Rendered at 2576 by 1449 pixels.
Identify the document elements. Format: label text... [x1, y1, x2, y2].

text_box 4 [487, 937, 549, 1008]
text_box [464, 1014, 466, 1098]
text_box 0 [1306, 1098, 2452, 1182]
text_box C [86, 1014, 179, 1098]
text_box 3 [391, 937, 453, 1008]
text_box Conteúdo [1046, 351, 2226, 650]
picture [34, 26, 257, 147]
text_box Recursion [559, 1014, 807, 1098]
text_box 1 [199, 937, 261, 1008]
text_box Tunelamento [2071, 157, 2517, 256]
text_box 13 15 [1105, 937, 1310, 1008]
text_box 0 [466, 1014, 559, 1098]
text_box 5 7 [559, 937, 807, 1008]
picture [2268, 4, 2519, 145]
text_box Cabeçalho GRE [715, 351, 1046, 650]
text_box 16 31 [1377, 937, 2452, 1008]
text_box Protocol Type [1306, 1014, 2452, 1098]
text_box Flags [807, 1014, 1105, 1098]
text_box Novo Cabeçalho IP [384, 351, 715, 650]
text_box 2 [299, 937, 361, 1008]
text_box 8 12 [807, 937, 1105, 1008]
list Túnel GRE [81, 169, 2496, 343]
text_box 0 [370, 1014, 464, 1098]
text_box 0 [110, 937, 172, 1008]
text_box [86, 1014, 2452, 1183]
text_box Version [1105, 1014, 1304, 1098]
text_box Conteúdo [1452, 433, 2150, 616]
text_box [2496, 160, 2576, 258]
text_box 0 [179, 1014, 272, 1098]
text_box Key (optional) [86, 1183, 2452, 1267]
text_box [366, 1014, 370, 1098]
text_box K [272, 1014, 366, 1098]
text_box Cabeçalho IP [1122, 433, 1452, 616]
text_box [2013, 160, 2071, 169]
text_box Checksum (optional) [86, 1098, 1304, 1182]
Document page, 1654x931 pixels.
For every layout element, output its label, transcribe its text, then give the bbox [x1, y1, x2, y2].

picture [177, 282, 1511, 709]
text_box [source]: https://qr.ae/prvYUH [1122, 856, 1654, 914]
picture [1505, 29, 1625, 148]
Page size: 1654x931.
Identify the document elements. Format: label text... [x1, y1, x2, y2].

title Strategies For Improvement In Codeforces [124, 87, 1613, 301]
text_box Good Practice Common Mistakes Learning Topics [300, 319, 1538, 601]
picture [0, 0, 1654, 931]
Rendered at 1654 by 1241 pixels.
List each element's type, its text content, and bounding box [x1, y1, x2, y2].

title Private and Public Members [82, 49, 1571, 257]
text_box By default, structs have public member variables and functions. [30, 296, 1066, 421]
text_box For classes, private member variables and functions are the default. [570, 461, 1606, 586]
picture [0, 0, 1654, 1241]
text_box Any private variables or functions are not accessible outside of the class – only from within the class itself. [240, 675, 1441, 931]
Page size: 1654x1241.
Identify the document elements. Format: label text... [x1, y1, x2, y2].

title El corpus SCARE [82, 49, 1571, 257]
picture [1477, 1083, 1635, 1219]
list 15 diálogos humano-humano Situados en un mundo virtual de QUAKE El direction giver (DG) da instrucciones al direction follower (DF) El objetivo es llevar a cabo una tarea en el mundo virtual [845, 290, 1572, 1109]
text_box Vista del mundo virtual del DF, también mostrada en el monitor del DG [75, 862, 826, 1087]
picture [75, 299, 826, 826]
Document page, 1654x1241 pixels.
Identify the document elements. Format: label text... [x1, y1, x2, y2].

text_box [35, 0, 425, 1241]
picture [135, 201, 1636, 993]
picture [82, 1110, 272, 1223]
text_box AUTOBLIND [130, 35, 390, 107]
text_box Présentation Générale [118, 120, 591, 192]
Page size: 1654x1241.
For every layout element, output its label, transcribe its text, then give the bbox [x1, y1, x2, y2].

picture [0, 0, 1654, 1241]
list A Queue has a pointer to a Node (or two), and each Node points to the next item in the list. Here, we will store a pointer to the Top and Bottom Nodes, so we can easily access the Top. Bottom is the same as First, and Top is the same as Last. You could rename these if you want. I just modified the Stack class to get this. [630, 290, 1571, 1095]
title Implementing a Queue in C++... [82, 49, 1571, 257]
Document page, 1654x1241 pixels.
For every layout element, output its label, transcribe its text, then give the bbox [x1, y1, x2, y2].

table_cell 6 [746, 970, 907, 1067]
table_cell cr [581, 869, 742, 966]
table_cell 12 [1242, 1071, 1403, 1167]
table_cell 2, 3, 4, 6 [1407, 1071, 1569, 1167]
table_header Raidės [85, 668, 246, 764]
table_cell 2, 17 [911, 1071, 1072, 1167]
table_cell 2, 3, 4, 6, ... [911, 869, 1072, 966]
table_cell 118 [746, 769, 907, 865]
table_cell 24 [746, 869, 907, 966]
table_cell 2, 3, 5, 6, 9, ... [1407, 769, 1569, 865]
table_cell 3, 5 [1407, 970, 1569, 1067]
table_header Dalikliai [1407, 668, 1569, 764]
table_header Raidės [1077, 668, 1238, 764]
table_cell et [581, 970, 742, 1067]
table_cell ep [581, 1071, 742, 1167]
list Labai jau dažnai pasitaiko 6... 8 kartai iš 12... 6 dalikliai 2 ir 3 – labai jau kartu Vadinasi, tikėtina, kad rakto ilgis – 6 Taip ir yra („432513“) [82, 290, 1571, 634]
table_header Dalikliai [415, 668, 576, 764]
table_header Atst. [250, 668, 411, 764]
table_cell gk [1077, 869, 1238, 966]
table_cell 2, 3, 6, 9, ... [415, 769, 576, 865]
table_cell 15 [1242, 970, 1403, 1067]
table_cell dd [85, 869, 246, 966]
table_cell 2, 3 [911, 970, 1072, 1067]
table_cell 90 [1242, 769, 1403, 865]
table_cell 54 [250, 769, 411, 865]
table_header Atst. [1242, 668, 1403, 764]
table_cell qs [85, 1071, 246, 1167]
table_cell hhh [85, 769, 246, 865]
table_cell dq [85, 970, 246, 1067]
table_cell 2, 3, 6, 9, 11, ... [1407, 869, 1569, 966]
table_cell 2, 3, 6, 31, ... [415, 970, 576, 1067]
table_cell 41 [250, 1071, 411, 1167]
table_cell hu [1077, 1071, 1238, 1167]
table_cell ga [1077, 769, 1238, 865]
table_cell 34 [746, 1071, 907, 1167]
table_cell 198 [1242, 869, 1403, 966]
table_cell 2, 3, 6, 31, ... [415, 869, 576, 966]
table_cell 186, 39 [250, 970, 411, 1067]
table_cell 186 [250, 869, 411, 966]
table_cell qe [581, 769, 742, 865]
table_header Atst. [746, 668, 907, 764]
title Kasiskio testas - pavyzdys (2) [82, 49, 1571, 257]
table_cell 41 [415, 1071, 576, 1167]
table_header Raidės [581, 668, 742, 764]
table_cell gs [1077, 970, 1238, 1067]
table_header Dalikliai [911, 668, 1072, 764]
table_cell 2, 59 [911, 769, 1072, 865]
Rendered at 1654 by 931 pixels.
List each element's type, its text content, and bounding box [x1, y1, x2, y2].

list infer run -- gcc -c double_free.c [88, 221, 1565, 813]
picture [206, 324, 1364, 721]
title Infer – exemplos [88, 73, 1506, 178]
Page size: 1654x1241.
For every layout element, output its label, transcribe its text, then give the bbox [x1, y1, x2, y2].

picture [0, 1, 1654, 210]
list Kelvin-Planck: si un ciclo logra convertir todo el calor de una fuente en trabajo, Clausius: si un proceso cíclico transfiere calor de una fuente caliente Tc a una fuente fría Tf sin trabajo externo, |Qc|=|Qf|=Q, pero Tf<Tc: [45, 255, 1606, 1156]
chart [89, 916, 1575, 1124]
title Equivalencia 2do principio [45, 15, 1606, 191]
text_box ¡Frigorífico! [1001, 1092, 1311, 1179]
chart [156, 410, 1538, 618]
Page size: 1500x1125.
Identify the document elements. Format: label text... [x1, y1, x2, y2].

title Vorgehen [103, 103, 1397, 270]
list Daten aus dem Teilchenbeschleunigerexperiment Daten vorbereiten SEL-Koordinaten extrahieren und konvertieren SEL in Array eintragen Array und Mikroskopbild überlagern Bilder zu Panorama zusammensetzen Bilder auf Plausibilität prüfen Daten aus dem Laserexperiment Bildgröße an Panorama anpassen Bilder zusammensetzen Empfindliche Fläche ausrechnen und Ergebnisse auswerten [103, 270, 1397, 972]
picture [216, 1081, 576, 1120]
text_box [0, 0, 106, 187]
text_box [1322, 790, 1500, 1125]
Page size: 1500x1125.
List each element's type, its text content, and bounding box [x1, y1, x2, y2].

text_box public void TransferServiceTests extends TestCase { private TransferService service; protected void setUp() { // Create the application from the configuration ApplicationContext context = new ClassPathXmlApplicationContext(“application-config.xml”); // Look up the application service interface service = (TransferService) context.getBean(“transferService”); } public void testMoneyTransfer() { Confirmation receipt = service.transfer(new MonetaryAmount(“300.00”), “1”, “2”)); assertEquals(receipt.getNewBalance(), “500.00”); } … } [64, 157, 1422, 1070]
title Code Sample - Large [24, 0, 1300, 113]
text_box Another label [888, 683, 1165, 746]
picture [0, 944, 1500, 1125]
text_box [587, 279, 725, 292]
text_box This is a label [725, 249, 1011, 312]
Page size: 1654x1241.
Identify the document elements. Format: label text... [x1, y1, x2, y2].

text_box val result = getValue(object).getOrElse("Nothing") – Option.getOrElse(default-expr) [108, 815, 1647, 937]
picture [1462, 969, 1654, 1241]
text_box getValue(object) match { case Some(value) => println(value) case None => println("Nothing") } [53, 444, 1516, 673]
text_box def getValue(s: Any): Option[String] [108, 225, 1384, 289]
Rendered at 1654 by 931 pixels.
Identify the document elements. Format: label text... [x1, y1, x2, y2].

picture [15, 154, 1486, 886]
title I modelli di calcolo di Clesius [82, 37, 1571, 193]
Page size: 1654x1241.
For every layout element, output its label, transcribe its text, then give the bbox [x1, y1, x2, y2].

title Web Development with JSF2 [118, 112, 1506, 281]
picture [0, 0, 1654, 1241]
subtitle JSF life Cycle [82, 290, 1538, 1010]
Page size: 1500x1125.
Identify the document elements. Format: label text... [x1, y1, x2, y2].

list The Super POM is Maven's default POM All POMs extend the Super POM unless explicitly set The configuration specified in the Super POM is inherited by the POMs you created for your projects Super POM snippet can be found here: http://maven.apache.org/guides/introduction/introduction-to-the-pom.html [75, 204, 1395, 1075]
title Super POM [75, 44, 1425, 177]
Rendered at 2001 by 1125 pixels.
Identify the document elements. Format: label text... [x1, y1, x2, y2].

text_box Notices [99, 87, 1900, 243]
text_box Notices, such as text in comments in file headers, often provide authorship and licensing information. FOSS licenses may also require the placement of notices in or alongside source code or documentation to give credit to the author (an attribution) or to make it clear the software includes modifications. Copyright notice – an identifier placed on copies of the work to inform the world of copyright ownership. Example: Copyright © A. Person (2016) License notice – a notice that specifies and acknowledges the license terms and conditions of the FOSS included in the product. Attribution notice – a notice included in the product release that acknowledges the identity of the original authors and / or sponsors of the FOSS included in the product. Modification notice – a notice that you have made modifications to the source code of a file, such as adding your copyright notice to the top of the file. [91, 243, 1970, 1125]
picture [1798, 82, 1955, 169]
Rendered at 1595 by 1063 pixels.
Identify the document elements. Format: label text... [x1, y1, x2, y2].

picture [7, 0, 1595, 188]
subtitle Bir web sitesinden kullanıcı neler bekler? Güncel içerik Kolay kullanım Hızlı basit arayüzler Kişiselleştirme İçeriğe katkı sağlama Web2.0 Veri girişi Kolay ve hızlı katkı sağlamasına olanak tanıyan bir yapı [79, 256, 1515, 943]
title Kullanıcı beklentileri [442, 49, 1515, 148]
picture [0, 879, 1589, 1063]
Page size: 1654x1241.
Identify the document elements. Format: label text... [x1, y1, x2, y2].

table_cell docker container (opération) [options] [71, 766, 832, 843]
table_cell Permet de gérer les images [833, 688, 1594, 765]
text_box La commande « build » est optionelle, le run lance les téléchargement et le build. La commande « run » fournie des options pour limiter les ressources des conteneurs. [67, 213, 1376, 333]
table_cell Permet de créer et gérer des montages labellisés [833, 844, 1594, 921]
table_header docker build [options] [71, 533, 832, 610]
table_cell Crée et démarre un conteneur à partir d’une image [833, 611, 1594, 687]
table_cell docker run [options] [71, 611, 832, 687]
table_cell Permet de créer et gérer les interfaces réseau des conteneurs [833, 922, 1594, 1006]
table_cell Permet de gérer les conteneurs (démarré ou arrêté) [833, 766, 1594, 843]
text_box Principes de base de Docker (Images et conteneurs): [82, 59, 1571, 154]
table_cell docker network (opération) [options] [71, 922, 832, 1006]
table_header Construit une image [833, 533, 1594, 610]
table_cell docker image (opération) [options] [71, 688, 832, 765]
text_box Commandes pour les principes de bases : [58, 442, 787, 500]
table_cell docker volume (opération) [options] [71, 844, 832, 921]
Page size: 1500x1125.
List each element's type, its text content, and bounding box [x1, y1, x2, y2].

※ ※ ※

What needs to be done — Repeat everything from the first of the lines above down to the line that contains "text_box [2013, 160, 2071, 169]", including that line, with each one unchanged.

Output of the task —
Rendered at 2576 by 1449 pixels.
Identify the document elements. Format: label text... [x1, y1, x2, y2].

text_box 4 [487, 937, 549, 1008]
text_box [464, 1014, 466, 1098]
text_box 0 [1306, 1098, 2452, 1182]
text_box C [86, 1014, 179, 1098]
text_box 3 [391, 937, 453, 1008]
text_box Conteúdo [1046, 351, 2226, 650]
picture [34, 26, 257, 147]
text_box Recursion [559, 1014, 807, 1098]
text_box 1 [199, 937, 261, 1008]
text_box Tunelamento [2071, 157, 2517, 256]
text_box 13 15 [1105, 937, 1310, 1008]
text_box 0 [466, 1014, 559, 1098]
text_box 5 7 [559, 937, 807, 1008]
picture [2268, 4, 2519, 145]
text_box Cabeçalho GRE [715, 351, 1046, 650]
text_box 16 31 [1377, 937, 2452, 1008]
text_box Protocol Type [1306, 1014, 2452, 1098]
text_box Flags [807, 1014, 1105, 1098]
text_box Novo Cabeçalho IP [384, 351, 715, 650]
text_box 2 [299, 937, 361, 1008]
text_box 8 12 [807, 937, 1105, 1008]
list Túnel GRE [81, 169, 2496, 343]
text_box 0 [370, 1014, 464, 1098]
text_box 0 [110, 937, 172, 1008]
text_box [86, 1014, 2452, 1183]
text_box Version [1105, 1014, 1304, 1098]
text_box Conteúdo [1452, 433, 2150, 616]
text_box [2496, 160, 2576, 258]
text_box 0 [179, 1014, 272, 1098]
text_box Key (optional) [86, 1183, 2452, 1267]
text_box [366, 1014, 370, 1098]
text_box K [272, 1014, 366, 1098]
text_box Cabeçalho IP [1122, 433, 1452, 616]
text_box [2013, 160, 2071, 169]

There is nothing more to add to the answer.